[[ Entries provided open ]]

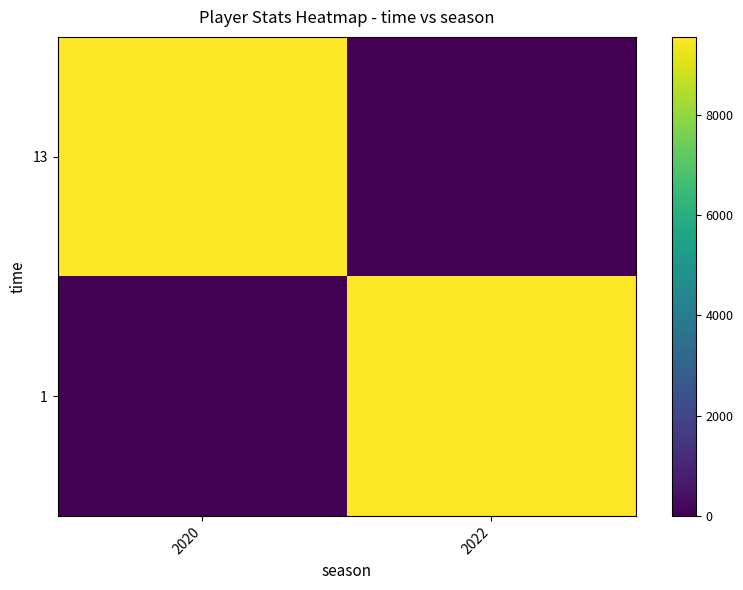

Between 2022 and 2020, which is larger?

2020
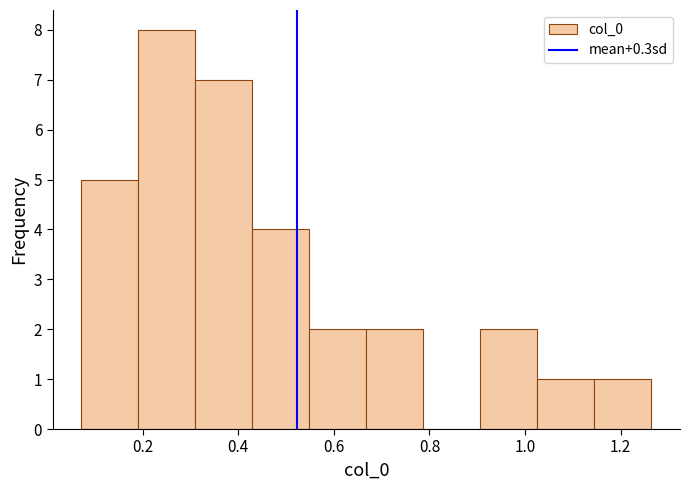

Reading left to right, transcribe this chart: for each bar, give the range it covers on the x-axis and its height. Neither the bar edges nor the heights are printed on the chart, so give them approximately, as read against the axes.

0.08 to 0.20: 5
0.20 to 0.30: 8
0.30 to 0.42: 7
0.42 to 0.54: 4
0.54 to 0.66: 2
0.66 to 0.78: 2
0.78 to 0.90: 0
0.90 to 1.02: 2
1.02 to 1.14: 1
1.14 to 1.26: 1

[[ Entries provided closed ]]

* **Request**
Please return every line of the listing above that contains the word "this". Treat case as significant.

* **Exercise answer**
Reading left to right, transcribe this chart: for each bar, give the range it covers on the x-axis and its height. Neither the bar edges nor the heights are printed on the chart, so give them approximately, as read against the axes.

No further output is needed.